Une charge exceptionnelle liée au ralentissement de l'électrique
Cette perte monumentale s'explique principalement par une charge exceptionnelle de 25,4 milliards d'euros. Le groupe avait déjà annoncé le 6 février qu'il allait passer des charges exceptionnelles colossales de 22 milliards d'euros pour le seul second semestre 2025, afin de financer un coup de frein dans la production de véhicules électriques. Les ventes de voitures électriques se sont en effet révélées très inférieures aux attentes du constructeur.
Stellantis n'est pas le seul constructeur automobile à faire face à cette réalité. Comme lui, Ford et General Motors ont également passé de lourdes charges pour prendre en compte dans leur bilan des ventes de voitures électriques plus faibles que prévu aux États-Unis.
Chiffre d'affaires en baisse et perte opérationnelle
Le chiffre d'affaires de Stellantis a baissé de 2% en 2025, s'établissant à 153,5 milliards d'euros. Cette baisse est survenue malgré une légère hausse en volume, à 5,48 millions de véhicules (+1%) contre 5,41 millions en 2024. Les recettes ont pâti de taux de change défavorables mais aussi d'une politique de baisse des prix au premier semestre, marquant un tournant après la stratégie de prix élevés de l'ancien directeur général Carlos Tavares.
Le groupe a enregistré une perte opérationnelle courante de 842 millions d'euros l'an dernier avec une marge négative de 0,5%. Conséquence directe de ces difficultés financières, Stellantis ne distribuera aucun dividende à ses actionnaires.
Un second semestre plus positif et des perspectives pour 2026
Au second semestre 2025, Stellantis a cependant vu son chiffre d'affaires progresser de 10% et atteindre 2,8 millions de véhicules, soit une hausse de 11% en volume. Cette amélioration est notamment due à un rebond de 39% en volume aux États-Unis.
Le groupe, qui disposait de liquidités industrielles de 46 milliards d'euros fin 2025, a confirmé ses perspectives pour 2026. Il table sur une amélioration progressive de son chiffre d'affaires net et un retour à une marge positive « basse à un chiffre ». Les ventes devraient être portées par la montée en puissance de nouveaux modèles, notamment des pick-up thermiques aux États-Unis, avec un niveau de prix stable, en hausse aux États-Unis mais en baisse en Europe.

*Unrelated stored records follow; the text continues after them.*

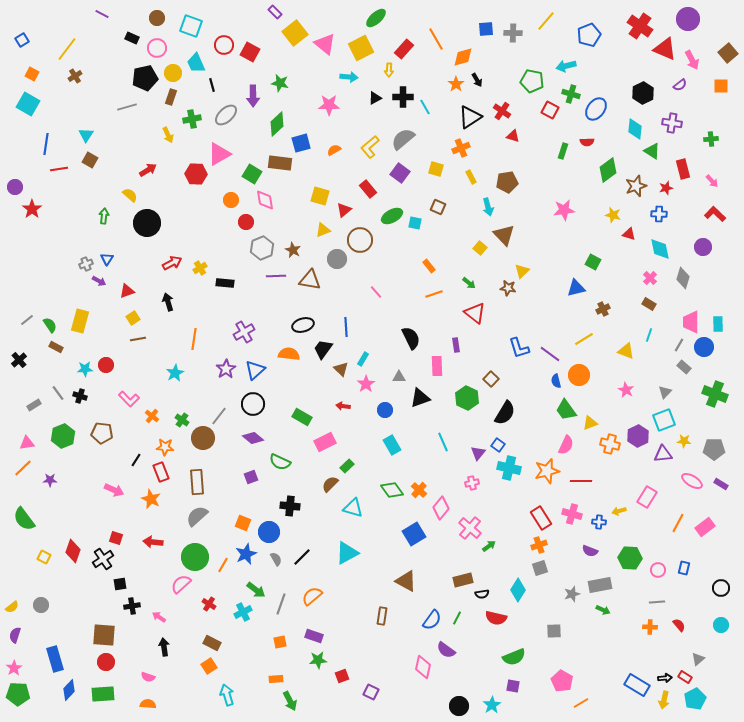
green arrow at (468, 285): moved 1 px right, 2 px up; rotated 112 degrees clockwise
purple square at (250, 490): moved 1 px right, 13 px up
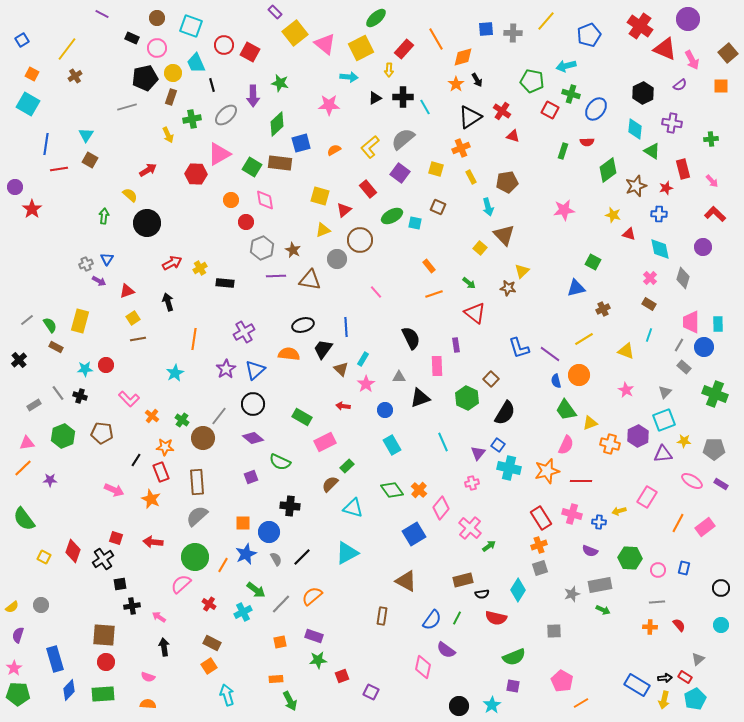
green square at (252, 174): moved 7 px up
orange square at (243, 523): rotated 21 degrees counterclockwise
gray line at (281, 604): rotated 25 degrees clockwise
purple semicircle at (15, 635): moved 3 px right
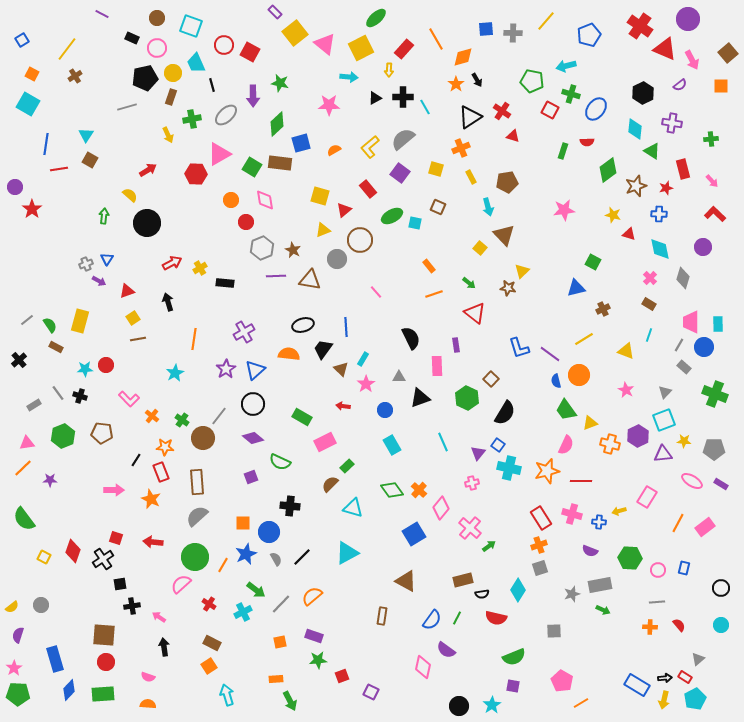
pink arrow at (114, 490): rotated 24 degrees counterclockwise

Impact des droits de douane américains et changement de stratégie
L'impact pour le groupe des droits de douane mis en place aux États-Unis est estimé à 1,2 milliard d'euros pour 2025 et prévu à 1,6 milliard en 2026. Stellantis a confirmé cette estimation jeudi malgré la décision de la Cour suprême d'invalider les décisions du président américain Donald Trump.
Face à cette situation difficile, Stellantis a décidé de revenir à une publication trimestrielle de ses résultats financiers, une mesure destinée à rassurer des marchés financiers inquiets.
Un revirement stratégique dans le secteur de l'électrique
Ces derniers jours, Stellantis a confirmé son revirement dans le secteur de l'électrique en annonçant son désengagement de plusieurs projets. Le constructeur a notamment décidé de vendre ses 49% dans NextStar Energy, qui développe la première « gigafactory » de batteries du Canada, et envisage une sortie de sa coentreprise avec Samsung, qui devait construire deux gigafactories aux États-Unis.
Parallèlement, le groupe a annoncé relancer des modèles thermiques aux États-Unis et en Europe, y compris diesel. Des choix que Stellantis affirme ne pas être en conflit avec l'innovation et qui n'impactent pas selon lui son engagement pour l'électrification.